"When you leave here today", Noweta was saying, "it’s important to take a reminder of what happened here and why you took this time to come to the women’s sweat. How is what happened in the lodge a symbol in your life? We never just happen to go to the places we end up at, nor do we just happen to have the experiences that we have. Everything we do must be for reason. You must see the symbols around you.
It was the summer of my 29th year and I was trying hard to make sense of my life. My marriage was troubled, and too often I would use alcohol to numb the pain. I heard in the teepee teaching that our time in the later twenties and early thirties were when we would shed a skin. Like all things in nature, we would let go of how it had been and ready ourselves for the newness we must take on.
"We sweat for guidance and healing," the old one was saying. "Everything we do must have meaning. If what you are doing is mindless, and you go about your daily routines like a zombie, then you are going to get yourself in trouble. You will get lead down a path that brings you sorrow or even danger. You must say your prayers to the 4 directions in the morning. Even the act of making your morning tea or coffee is a privilege. You must always be thankful for who you are and what is in your life at the time. Many women will never have this opportunity, for perhaps they are sick. It is said that when we leave ourselves too open, when we do not have ceremony or rituals, then we can get into trouble.

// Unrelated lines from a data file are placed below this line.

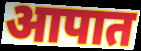
आपात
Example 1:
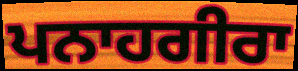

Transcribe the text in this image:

ਪਨਾਹਗੀਰਾ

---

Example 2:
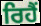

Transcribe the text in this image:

ਰਿਹੈੰ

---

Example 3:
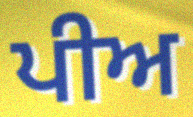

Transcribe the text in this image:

ਪੀਅ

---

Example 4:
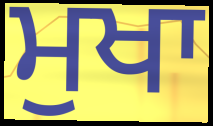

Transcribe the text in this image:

ਮੁਖਾ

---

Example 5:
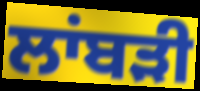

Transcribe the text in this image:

ਲਾਂਬੜੀ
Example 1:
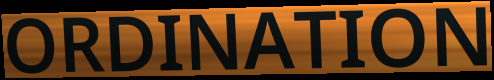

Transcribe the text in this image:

ORDINATION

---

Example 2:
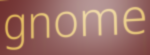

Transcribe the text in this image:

gnome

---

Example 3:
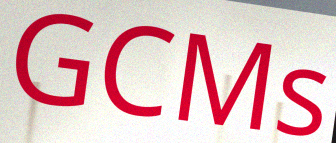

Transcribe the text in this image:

GCMs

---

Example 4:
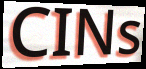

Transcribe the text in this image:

CINs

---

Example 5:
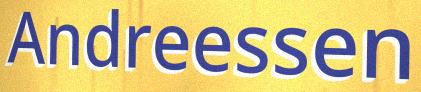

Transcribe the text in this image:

Andreessen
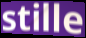
stille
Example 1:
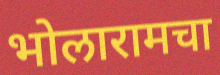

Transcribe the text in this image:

भोलारामचा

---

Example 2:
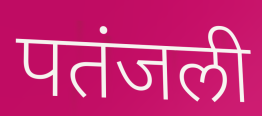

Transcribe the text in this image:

पतंजली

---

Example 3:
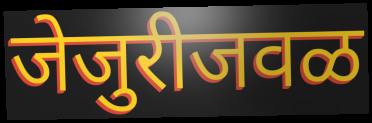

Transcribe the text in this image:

जेजुरीजवळ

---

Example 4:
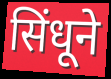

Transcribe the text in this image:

सिंधूने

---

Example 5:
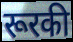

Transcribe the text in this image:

रूरकी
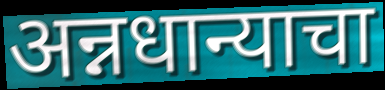
अन्नधान्याचा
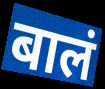
बालं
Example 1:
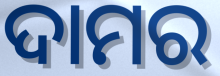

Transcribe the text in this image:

ଦାମର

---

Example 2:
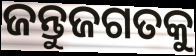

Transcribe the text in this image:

ଜନ୍ତୁଜଗତକୁ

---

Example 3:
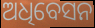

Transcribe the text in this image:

ଅଧିବେସନ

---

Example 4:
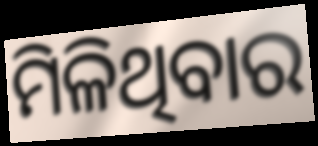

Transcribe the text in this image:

ମିଳିଥିବାର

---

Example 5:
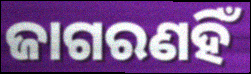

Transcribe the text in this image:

ଜାଗରଣହିଁ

I asked the old one, "What are the things that could happen?" The old one looked at me and said. "We might get lead down the Black Road of alcohol, and all can be lost. The cost of being aimless is a great sorrow. I see it in many young people today. They must go back to the people where they came from. They must learn the old ways, and sweat, or do a Vision Quest, so they can hear the voice of creator, inside themselves, from the Great Beyond.

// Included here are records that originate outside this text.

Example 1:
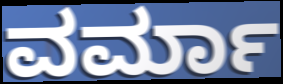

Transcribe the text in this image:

ವರ್ಮಾ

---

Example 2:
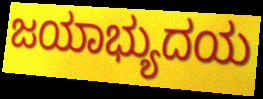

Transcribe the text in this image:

ಜಯಾಭ್ಯುದಯ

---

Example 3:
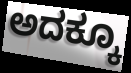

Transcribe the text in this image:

ಅದಕ್ಕೂ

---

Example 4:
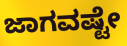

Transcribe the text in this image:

ಜಾಗವಷ್ಟೇ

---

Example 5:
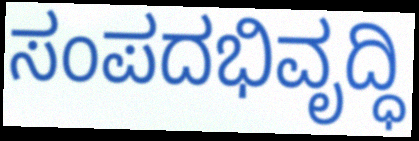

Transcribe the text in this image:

ಸಂಪದಭಿವೃದ್ಧಿ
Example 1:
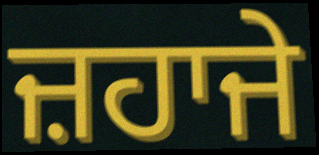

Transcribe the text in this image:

ਜ਼ਹਾਜੇ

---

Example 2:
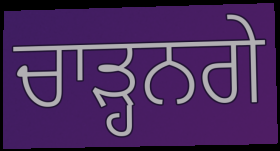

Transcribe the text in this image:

ਚਾੜ੍ਹਨਗੇ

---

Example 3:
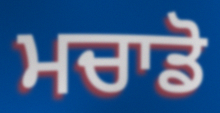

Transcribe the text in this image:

ਮਚਾਡੋ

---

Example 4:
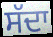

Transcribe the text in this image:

ਸੱਦਾ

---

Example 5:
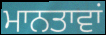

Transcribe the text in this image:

ਮਾਨਤਾਵਾਂ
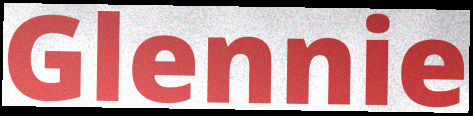
Glennie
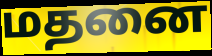
மதனை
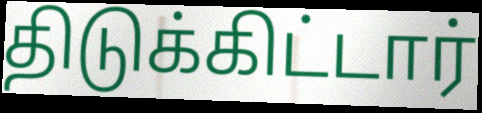
திடுக்கிட்டார்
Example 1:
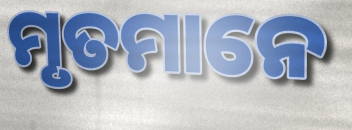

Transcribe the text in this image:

ମୃତମାନେ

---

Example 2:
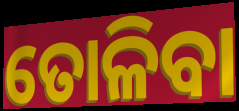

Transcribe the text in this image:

ତୋଳିବା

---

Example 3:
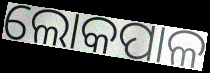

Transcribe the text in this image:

ଲୋକପାଳ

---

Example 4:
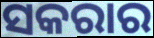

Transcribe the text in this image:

ସକରାର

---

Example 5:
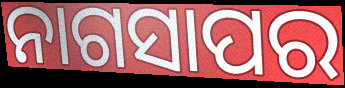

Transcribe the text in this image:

ନାଗସାପର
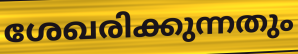
ശേഖരിക്കുന്നതും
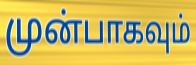
முன்பாகவும்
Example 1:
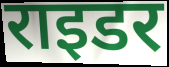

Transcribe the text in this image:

राइडर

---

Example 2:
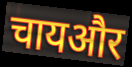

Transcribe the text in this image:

चायऔर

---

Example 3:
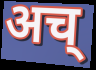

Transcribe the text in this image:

अच्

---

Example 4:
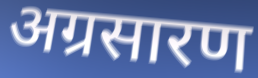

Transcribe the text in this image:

अग्रसारण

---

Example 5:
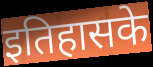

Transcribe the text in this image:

इतिहासके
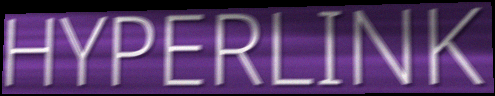
HYPERLINK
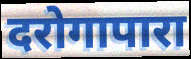
दरोगापारा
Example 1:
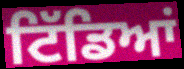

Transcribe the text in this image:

ਟਿੱਡਿਆਂ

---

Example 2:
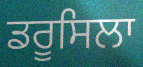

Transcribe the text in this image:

ਡਰੂਸਿਲਾ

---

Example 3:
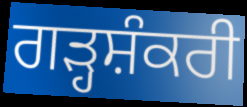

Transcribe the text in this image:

ਗੜ੍ਹਸ਼ੰਕਰੀ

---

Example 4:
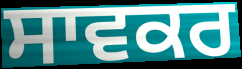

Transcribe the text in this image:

ਸਾਵਕਰ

It was as if she reached into my soul and saw the pain within. “You must be willing to do whatever it takes to get back on the Red Road." she said. This was the first inkling that I perhaps had the disease of Alcoholism, but it would take a few years to let go of this spirit. Too often and to great excess, it was showing up in my life. “You cannot hide on the Mother; you cannot wonder, for even if you go across the sea to distant shores, all these things will follow you. You must turn around and address that which you run from, for it is like a shadow and is ever close, leaving its mark on your world."
The old one continued, "When you gather things today that remind you of this time that you shared with your sisters in the lodge where you prayed for all the women of the world, find something to remind you of that. Leave tobacco and walk carefully, do not run through this place. It is waiting for you, to help to remind you of what you have prayed for on this day. Go now and walk among the standing people (the trees) and look for your gift in nature, a reminder of your quest. It is but a symbol that can deliver you from what haunts you.
I went and picked a stone from the river. It was black and lumpy, and next to it was a small black one smooth and brilliant, but somehow I knew the one with lumps was my gift. It would, through the years, be brought out of my medicine bag she gave us on that day, and rubbed as if to make it smooth. Today I carry a smooth stone that is a reminder of what waits for me should I ever think that alcohol could have a place in my life.